Fakt ist allerdings, dass der rechtlichen Beratung in der Krankenhaussparte in der Vergangenheit durch die Geschäftsführerin insgesamt zu wenig Bedeutung beigemessen wurde. Deshalb wurde vom Kreisausschuss und der Betriebskommission sowie der amtierenden Geschäftsführung der Kreiskliniken-GmbH sowie der Dienstleistungs-GmbH ein entsprechender Rahmenvertrag mit der Kanzlei BLP-Medizinanwälte, Bad Homburg, abgeschlossen.
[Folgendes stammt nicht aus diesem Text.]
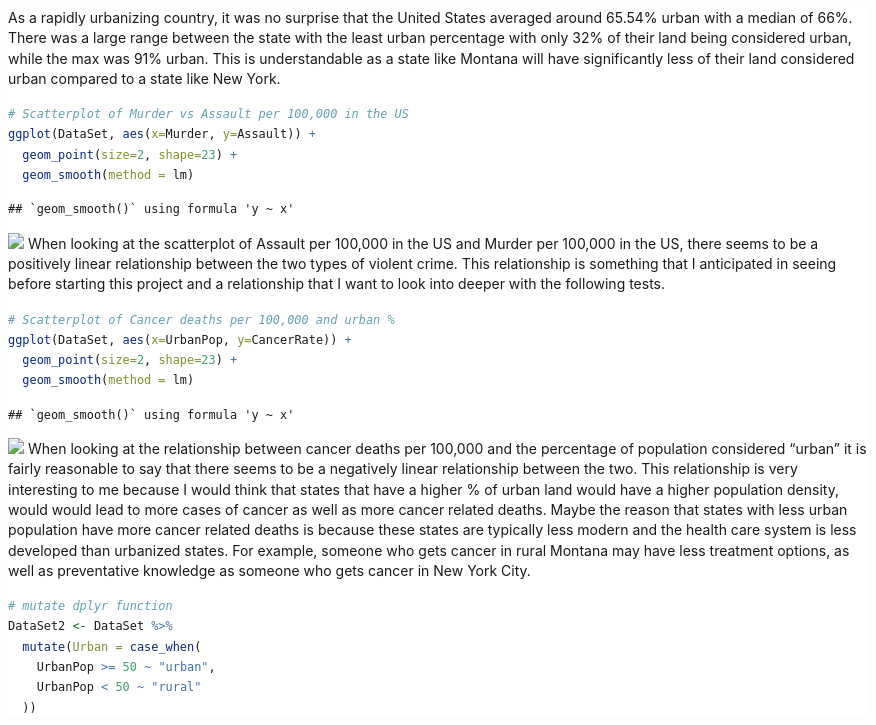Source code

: As a rapidly urbanizing country, it was no surprise that the United
States averaged around 65.54% urban with a median of 66%. There was a
large range between the state with the least urban percentage with only
32% of their land being considered urban, while the max was 91% urban.
This is understandable as a state like Montana will have significantly
less of their land considered urban compared to a state like New York.

``` r
# Scatterplot of Murder vs Assault per 100,000 in the US
ggplot(DataSet, aes(x=Murder, y=Assault)) +
  geom_point(size=2, shape=23) +
  geom_smooth(method = lm)
```

    ## `geom_smooth()` using formula 'y ~ x'

![](Project-2_files/figure-gfm/unnamed-chunk-7-1.png) When
looking at the scatterplot of Assault per 100,000 in the US and Murder
per 100,000 in the US, there seems to be a positively linear
relationship between the two types of violent crime. This relationship
is something that I anticipated in seeing before starting this project
and a relationship that I want to look into deeper with the following
tests.

``` r
# Scatterplot of Cancer deaths per 100,000 and urban %
ggplot(DataSet, aes(x=UrbanPop, y=CancerRate)) +
  geom_point(size=2, shape=23) +
  geom_smooth(method = lm)
```

    ## `geom_smooth()` using formula 'y ~ x'

![](Project-2_files/figure-gfm/unnamed-chunk-8-1.png) When
looking at the relationship between cancer deaths per 100,000 and the
percentage of population considered “urban” it is fairly reasonable to
say that there seems to be a negatively linear relationship between the
two. This relationship is very interesting to me because I would think
that states that have a higher % of urban land would have a higher
population density, would would lead to more cases of cancer as well as
more cancer related deaths. Maybe the reason that states with less urban
population have more cancer related deaths is because these states are
typically less modern and the health care system is less developed than
urbanized states. For example, someone who gets cancer in rural Montana
may have less treatment options, as well as preventative knowledge as
someone who gets cancer in New York City.

``` r
# mutate dplyr function
DataSet2 <- DataSet %>%
  mutate(Urban = case_when(
    UrbanPop >= 50 ~ "urban",
    UrbanPop < 50 ~ "rural"
  ))
```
Bis zum Abschluss der Überprüfung sämtlicher Vertragsbeziehungen ist damit jedoch auch ein erhöhter finanzieller Aufwand verbunden. Dafür werden rechtliche Risiken, wie etwa dieser Arbeitsprozess, deutlich reduziert.

 

16.              Welche Schadenseratzforderungen sind wann und gegen wen eingeleitet worden?

 

Mögliche Anspruchsgrundslagen werden derzeit noch von den Anwälten geprüft. Da es sich aber gerade nicht um die in Frage 15 unterstellte unverantwortliche Verletzung von Dienstpflichten handelt, gestaltet sich die Prüfung nicht gerade einfach.

 

17.              Wie beurteilt der KA die Erfolgsaussichten einer Schadensersatzklage?

 

(siehe Ziff.16.)

 

18.              In welcher Höhe (einschließlich der Gerichtskosten) addieren sich inzwischen die Kosten für den Landkreis DADI für das gescheiterte – von SPD, Grünen, CDU und Freien Wählern unterstützte – MVZ-Vorhaben in Reinheim und wo werden sie jeweils etatisiert?

 

Zu den in der Beantwortung der FDP-Anfrage (1573-2007/DaDi) genannten Anwalts- und Verfahrenskosten kommen aus dem zwischenzeitlich abgeschlossenen arbeitsrechtlichen Verfahren 65.000 € aus dem Vergleich sowie rund 5.000 € als Anwaltshonorar. Zusammen ergibt sich ein Aufwand für den Eigenbetriebs Kreiskrankenhäuser in Höhe von rund 93.000 €[1].

 

Für die Beantwortung der Anfragen sind Personalkosten in Höhe von 145,00 Euro entstanden.



[1] Hinweis des Kreistagsbüros: Der ursprünglich in der Vorlage genannte Betrag von 73.000 € (Tippfehler) wurde im Rahmen der Niederschrift redaktionell auf 93.000 € korrigiert.